While the offense will have to plug in a new lineman here or there, Leviston is positive about how well that will work. He also feels determined about his approach to the problem of finding the right player for the right position.
“They [the players] see the film; they see the Twitter highlights. They know what they’re physically capable of and they know what they can do,” he said.
He said if coaches preach win, win, win and the team fails to produce a win, the coaches will “lose them.” Leviston said a good coach needs to determine how to “get these kids to play hard week in and week out.”
If anybody can do that, Leviston can. He was a three-year starting quarterback at Rusk High School, where he earned All-State and All-District Most Valuable Player honors his senior year. He helped guide the football team and the basketball team to the State playoffs as a senior.
Leviston was heavily recruited to play football at Kilgore College, but because there was a likelihood that he would have to play on the defensive side of the ball, he instead played at East Central University in Ada, Oklahoma. He was the starting quarterback for the Tigers and was All-Conference as a junior. He tossed for four touchdowns in a quarter in one game, which set the school record at the time.

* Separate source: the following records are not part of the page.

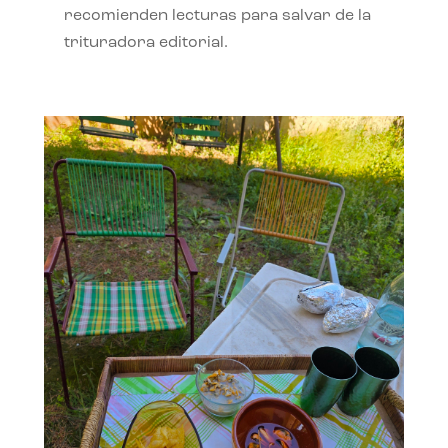
recomienden lecturas para salvar de la
trituradora editorial.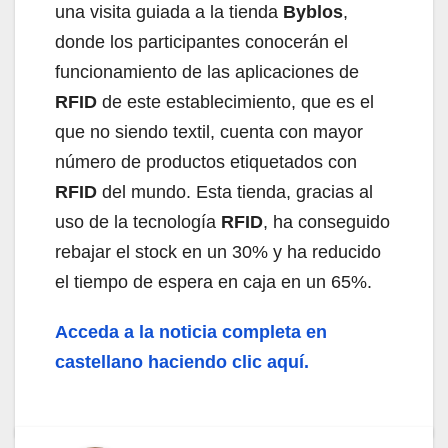
una visita guiada a la tienda
Byblos
,
donde los participantes conocerán el
funcionamiento de las aplicaciones de
RFID
de este establecimiento, que es el
que no siendo textil, cuenta con mayor
número de productos etiquetados con
RFID
del mundo. Esta tienda, gracias al
uso de la tecnología
RFID
, ha conseguido
rebajar el stock en un 30% y ha reducido
el tiempo de espera en caja en un 65%.
Acceda a la noticia completa en
castellano haciendo clic aquí.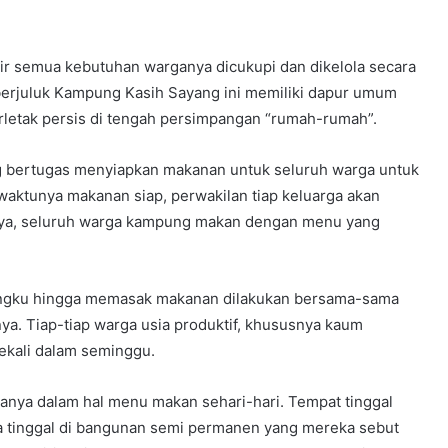
pir semua kebutuhan warganya dicukupi dan dikelola secara
berjuluk Kampung Kasih Sayang ini memiliki dapur umum
erletak persis di tengah persimpangan “rumah-rumah”.
ang bertugas menyiapkan makanan untuk seluruh warga untuk
a waktunya makanan siap, perwakilan tiap keluarga akan
rinya, seluruh warga kampung makan dengan menu yang
tungku hingga memasak makanan dilakukan bersama-sama
rinya. Tiap-tiap warga usia produktif, khususnya kaum
ekali dalam seminggu.
anya dalam hal menu makan sehari-hari. Tempat tinggal
 tinggal di bangunan semi permanen yang mereka sebut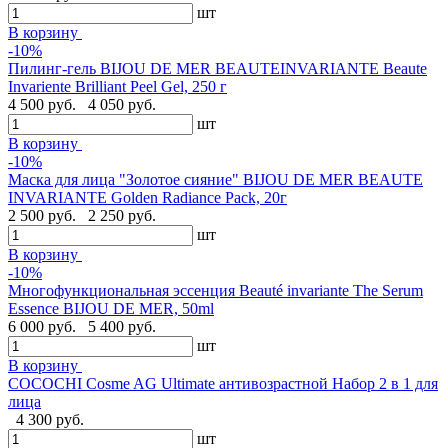
шт
В корзину
-10%
Пилинг-гель BIJOU DE MER BEAUTEINVARIANTE Beaute
Invariente Brilliant Peel Gel, 250 г
4 500 руб.
4 050 руб.
шт
В корзину
-10%
Маска для лица "Золотое сияние" BIJOU DE MER BEAUTE
INVARIANTE Golden Radiance Pack, 20г
2 500 руб.
2 250 руб.
шт
В корзину
-10%
Многофункциональная эссенция Beauté invariante The Serum
Essence BIJOU DE MER, 50ml
6 000 руб.
5 400 руб.
шт
В корзину
COCOCHI Cosme AG Ultimate антивозрастной Набор 2 в 1 для
лица
4 300 руб.
шт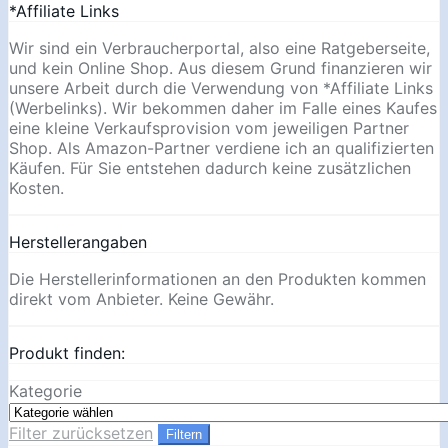
*Affiliate Links
Wir sind ein Verbraucherportal, also eine Ratgeberseite,
und kein Online Shop. Aus diesem Grund finanzieren wir
unsere Arbeit durch die Verwendung von *Affiliate Links
(Werbelinks). Wir bekommen daher im Falle eines Kaufes
eine kleine Verkaufsprovision vom jeweiligen Partner
Shop. Als Amazon-Partner verdiene ich an qualifizierten
Käufen. Für Sie entstehen dadurch keine zusätzlichen
Kosten.
Herstellerangaben
Die Herstellerinformationen an den Produkten kommen
direkt vom Anbieter. Keine Gewähr.
Produkt finden:
Kategorie
Filter zurücksetzen
Filtern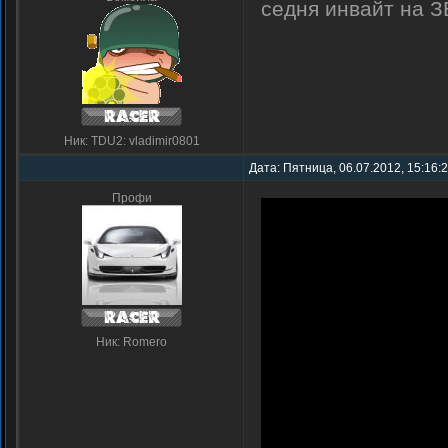
седня инвайт на 
Ник: TDU2: vladimir0801
Дата: Пятница, 06.07.2012, 15:16:
Профи
Ник: Romero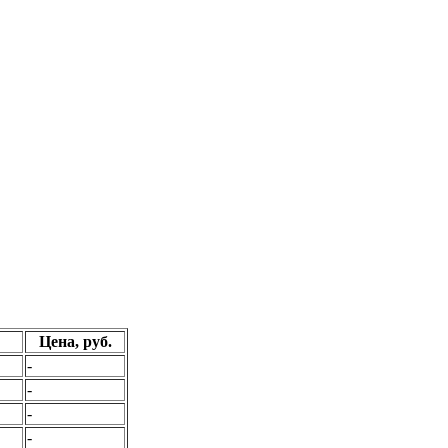
Цена, руб.
-
-
-
-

His first coaching position was at University of Louisiana at Monroe. He was a defensive graduate assistant and weight room intern. Despite his offensive background, Leviston said working the defensive side of the ball gave him a different prospective and has helped him develop his offensive schemes. As the weight room intern, Leviston said as first he “thought it was terrible” but looking back, he now feels it was great experience and offered more insight to the strength and conditioning aspects of sports.
After a year at Monroe, Leviston accepted the position as the receiver’s coach at the University of Central Oklahoma in Edmond.
“That’s the first time I had been part of a ‘let’s sling it around’ type of offense. It was a wide open offense, a true air raid,” he said.
The offense set school records in passing and won the conference in 2008.
In 2010, Leviston accepted the job as quarterback’s coach at Rose Hulman Institute of Technology in Terre Haute, Indiana. A year later, he moved to Grace Prep Academy in Arlington for one year. He became the offensive coordinator at Irving Nimitz in 2012. He helped guide Nimitz to the State playoffs in 2014 and 2015.